Lightbulb Probability Density Function Problem

[oglemetender]

I have been trying to solve a problem about the probability that 3 lightbulbs will last for 1500 hours of operation if the probability density function of a lightbulb is f(x) = 6[.25-(x-1.5)^2] when 1 <= x <= 2 and f(x) = 0 otherwise. x is measured in multiples of 1,000 hours. I tried doing [the integral from 1 to 1.5 of f(x)] CUBED, but I got an answer greater than 1. Does anyone know what I am doing wrong?

 

[tkhunny]

Always keep track of yourself.

\(\displaystyle \int_{1}^{2}6\cdot\left[\frac{1}{4}-\left(x-\frac{3}{2}\right)^{2}\right]\;dx\;=\;1\)

This is a proper pdf

When you apply the exponent, 3, you get...

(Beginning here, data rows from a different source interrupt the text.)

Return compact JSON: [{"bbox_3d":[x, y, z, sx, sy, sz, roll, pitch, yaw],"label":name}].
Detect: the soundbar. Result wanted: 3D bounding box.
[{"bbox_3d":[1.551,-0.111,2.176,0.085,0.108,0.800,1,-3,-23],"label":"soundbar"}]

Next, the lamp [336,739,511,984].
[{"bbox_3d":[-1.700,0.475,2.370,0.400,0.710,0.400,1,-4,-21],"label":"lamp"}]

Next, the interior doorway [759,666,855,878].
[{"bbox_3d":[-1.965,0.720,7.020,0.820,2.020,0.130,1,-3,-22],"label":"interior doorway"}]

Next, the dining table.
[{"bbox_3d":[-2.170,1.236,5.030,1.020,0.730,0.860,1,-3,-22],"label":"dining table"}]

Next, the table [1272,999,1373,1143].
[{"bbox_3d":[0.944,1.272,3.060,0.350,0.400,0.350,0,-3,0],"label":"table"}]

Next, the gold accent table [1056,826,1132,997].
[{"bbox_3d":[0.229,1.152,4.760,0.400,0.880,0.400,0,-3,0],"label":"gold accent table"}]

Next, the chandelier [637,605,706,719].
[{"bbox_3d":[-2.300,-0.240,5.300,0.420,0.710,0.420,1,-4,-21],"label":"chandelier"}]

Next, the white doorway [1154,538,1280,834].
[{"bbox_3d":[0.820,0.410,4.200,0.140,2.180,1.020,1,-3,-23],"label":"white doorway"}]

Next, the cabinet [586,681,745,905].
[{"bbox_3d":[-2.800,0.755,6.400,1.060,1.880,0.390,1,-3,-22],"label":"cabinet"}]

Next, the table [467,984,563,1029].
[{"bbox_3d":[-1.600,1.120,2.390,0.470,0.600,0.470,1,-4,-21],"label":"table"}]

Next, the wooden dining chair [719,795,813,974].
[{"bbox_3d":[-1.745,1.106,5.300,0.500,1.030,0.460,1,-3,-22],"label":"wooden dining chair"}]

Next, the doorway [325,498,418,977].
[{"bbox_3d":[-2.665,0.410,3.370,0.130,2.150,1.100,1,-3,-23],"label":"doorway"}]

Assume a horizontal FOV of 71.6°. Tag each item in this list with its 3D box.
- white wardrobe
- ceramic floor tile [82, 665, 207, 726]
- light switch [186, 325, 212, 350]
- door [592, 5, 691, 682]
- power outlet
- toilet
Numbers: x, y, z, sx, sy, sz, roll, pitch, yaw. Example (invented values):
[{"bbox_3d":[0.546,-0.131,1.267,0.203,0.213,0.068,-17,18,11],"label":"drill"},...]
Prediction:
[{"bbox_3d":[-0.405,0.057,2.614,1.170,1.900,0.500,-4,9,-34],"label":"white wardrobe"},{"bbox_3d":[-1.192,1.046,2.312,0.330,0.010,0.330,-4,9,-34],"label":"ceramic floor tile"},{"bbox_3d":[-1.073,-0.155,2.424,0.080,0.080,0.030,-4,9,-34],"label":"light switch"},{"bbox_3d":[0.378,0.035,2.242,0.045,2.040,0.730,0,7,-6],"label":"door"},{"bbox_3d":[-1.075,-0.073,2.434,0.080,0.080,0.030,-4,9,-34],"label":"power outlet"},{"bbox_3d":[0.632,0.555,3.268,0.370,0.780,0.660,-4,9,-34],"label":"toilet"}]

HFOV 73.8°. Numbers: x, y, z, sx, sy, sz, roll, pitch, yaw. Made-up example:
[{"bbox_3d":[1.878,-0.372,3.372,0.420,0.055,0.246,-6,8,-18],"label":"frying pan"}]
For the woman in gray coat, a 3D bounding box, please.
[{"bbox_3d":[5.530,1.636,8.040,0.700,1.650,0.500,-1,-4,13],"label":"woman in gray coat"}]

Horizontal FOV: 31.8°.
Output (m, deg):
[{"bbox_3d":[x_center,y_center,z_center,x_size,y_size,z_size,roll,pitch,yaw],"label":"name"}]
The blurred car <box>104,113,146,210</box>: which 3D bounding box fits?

\(\displaystyle \int_{1}^{2}\left{6\cdot\left[\frac{1}{4}-\left(x-\frac{3}{2}\right)^{2}\right]\right}^{3}\;dx\;=\;\frac{54}{35}\;>\;1\)

Clearly, this is no good.

Try this:

\(\displaystyle \int_{1.5}^{2}6\cdot\left[\frac{1}{4}-\left(x-\frac{3}{2}\right)^{2}\right]\;dx\;=\;\frac{1}{2}\)

After that, it's a Binomial problem with p = 1/2 and n = 3. Let's see what you get.